- GOAL OF THE EXERCISE:
Scan the entries for the string "Stripe" and give the number of lines that have it, nothing further.

- DATA RECORDS:
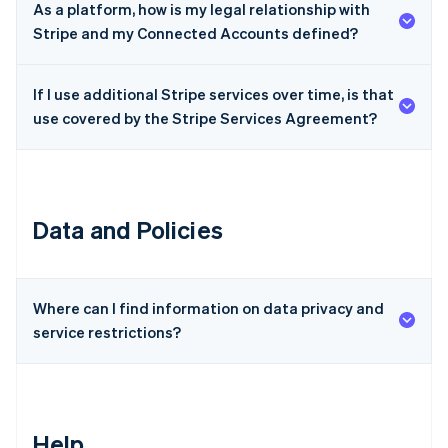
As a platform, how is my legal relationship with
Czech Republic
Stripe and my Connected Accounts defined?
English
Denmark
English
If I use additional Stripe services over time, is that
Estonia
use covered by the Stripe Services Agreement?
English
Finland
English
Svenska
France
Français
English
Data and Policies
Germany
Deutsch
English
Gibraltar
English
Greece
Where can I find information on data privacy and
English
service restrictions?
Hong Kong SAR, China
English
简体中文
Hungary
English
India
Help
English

- RESULT:
3